=== Stated problem ===
Rename "locality" to "collection site" throughout the listing below, leaving all other text unchanged, and give the listing again without the pictures.

Extracted records:
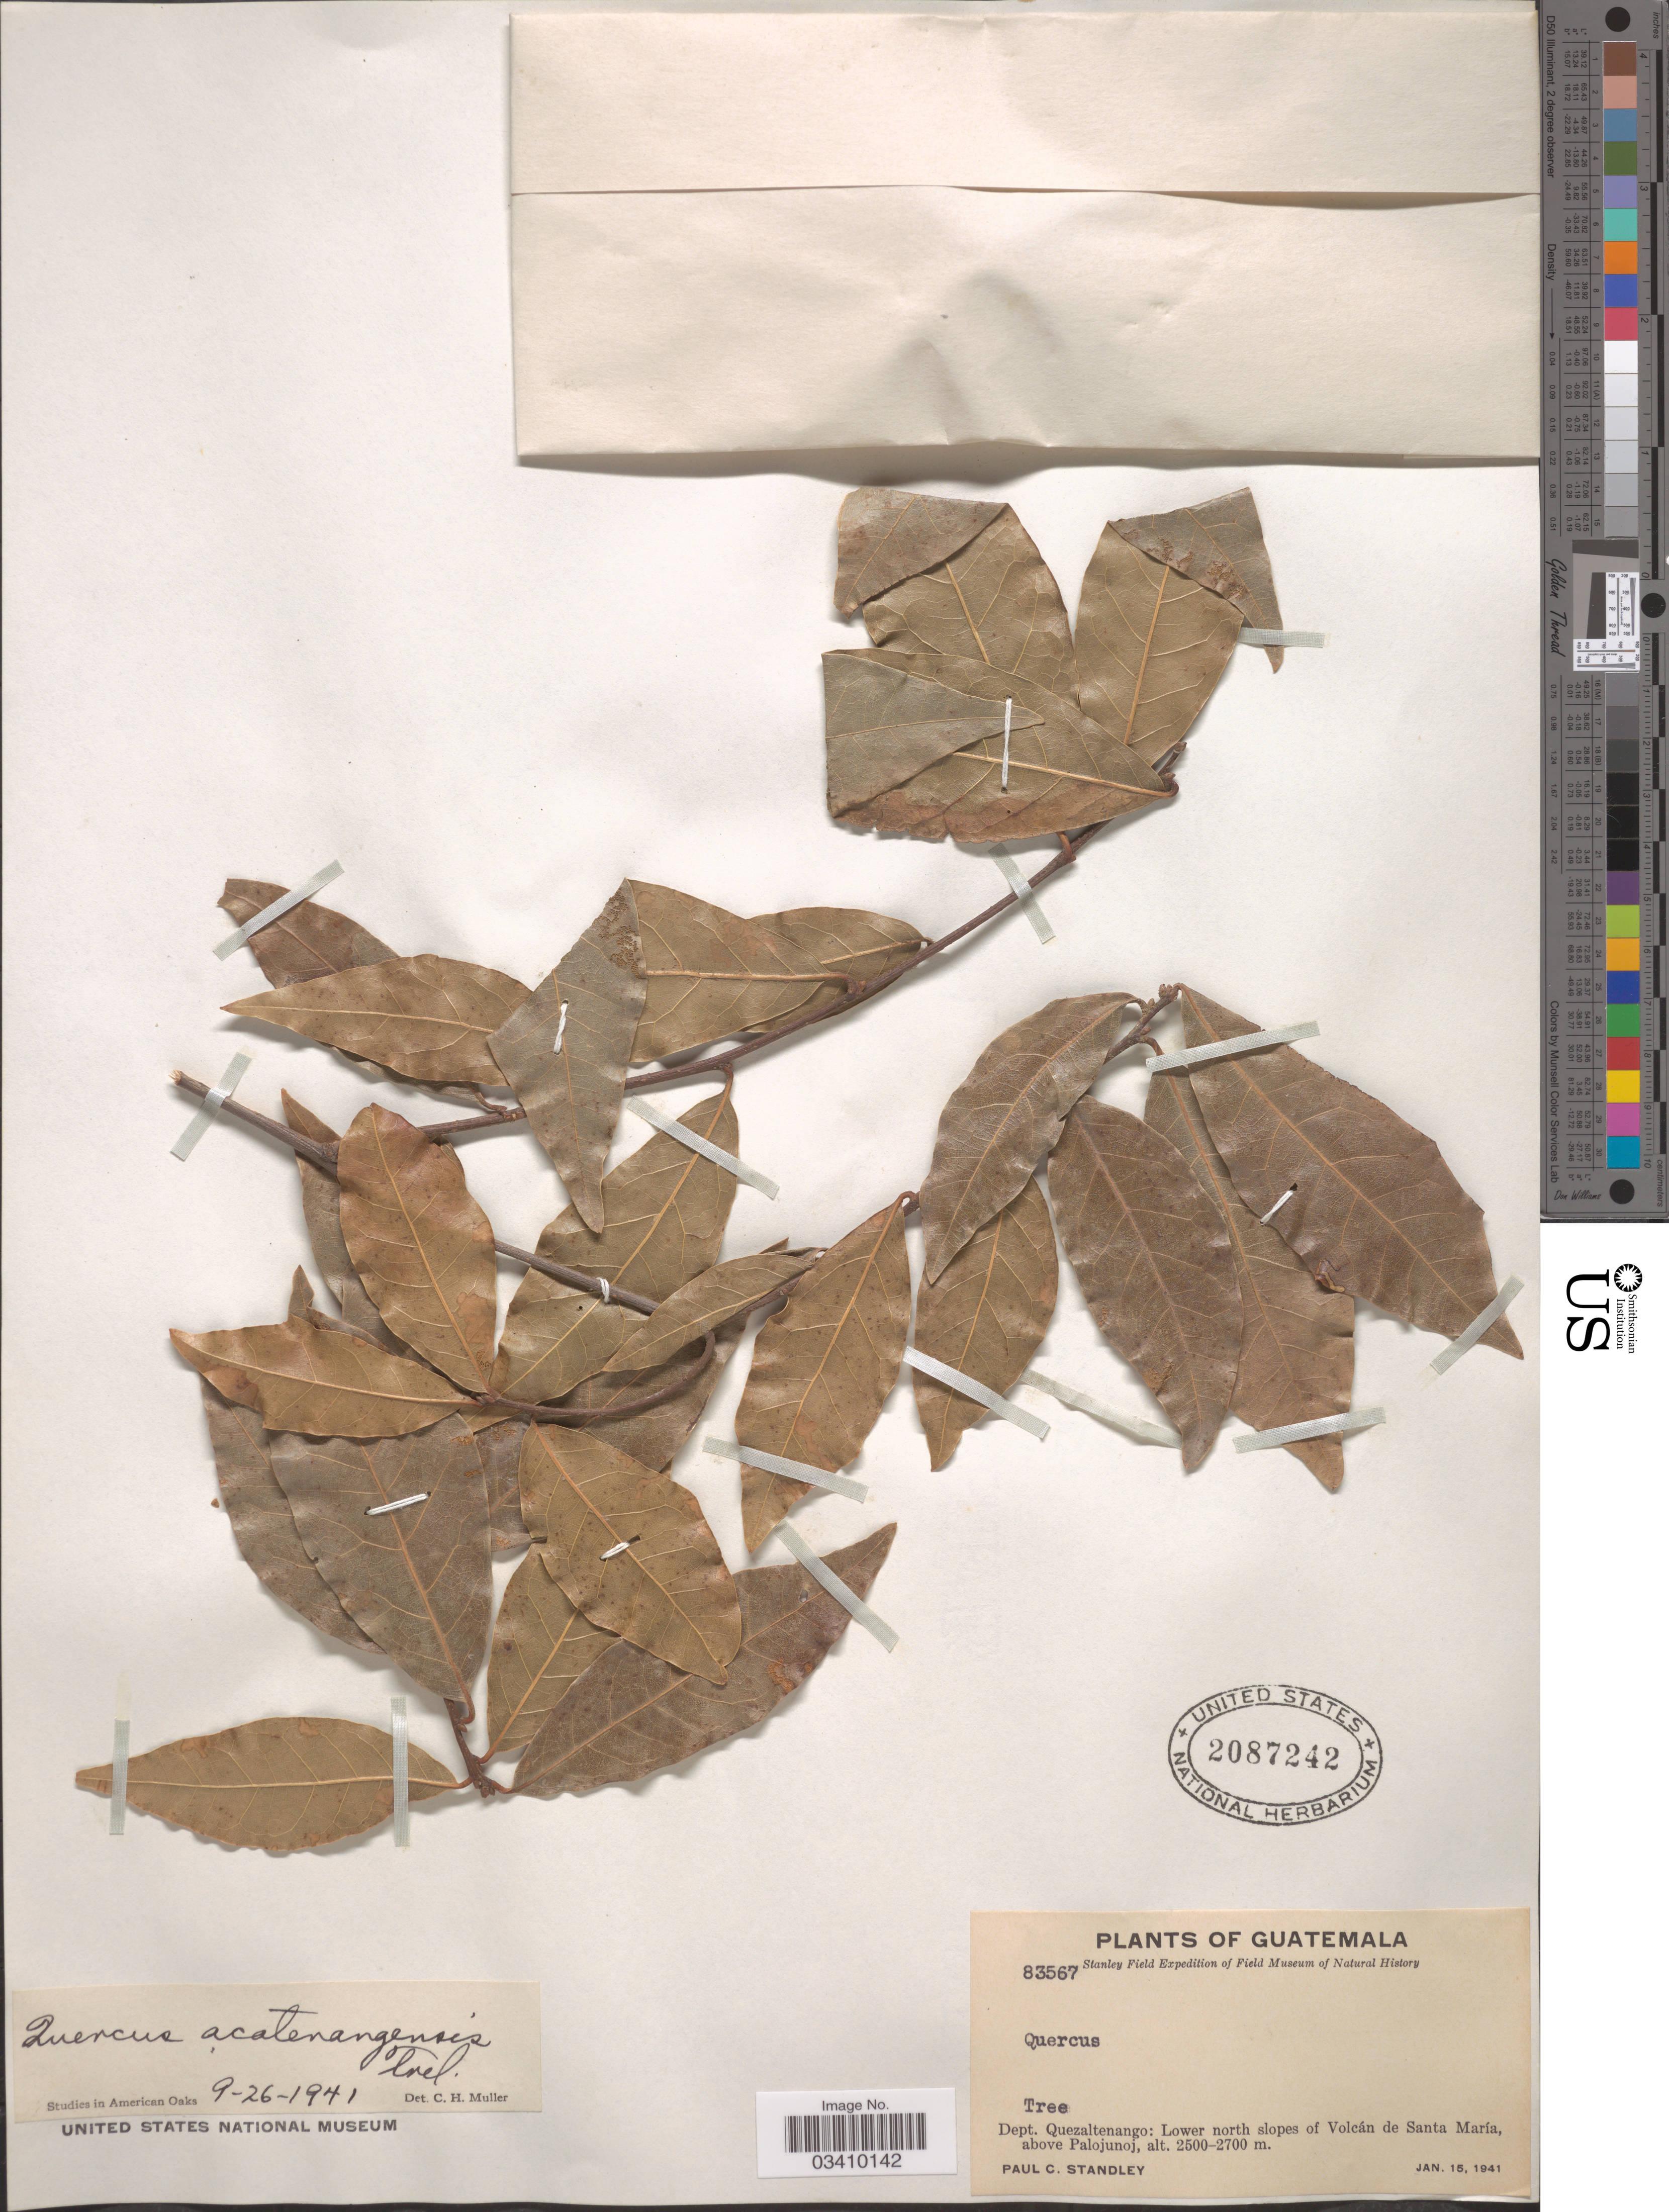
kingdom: Plantae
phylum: Tracheophyta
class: Magnoliopsida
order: Fagales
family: Fagaceae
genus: Quercus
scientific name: Quercus acatenangensis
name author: Trel.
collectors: P. C. Standley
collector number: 83567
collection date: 1941-01-15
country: Guatemala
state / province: Quetzaltenango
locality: Dept. Quezaltenango: Lower north slopes of Volcán de Santa María, above Palojunoj.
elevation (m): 2500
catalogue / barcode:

=== Written answer ===
kingdom: Plantae
phylum: Tracheophyta
class: Magnoliopsida
order: Fagales
family: Fagaceae
genus: Quercus
scientific name: Quercus acatenangensis
name author: Trel.
collectors: P. C. Standley
collector number: 83567
collection date: 1941-01-15
country: Guatemala
state / province: Quetzaltenango
collection site: Dept. Quezaltenango: Lower north slopes of Volcán de Santa María, above Palojunoj.
elevation (m): 2500
catalogue / barcode:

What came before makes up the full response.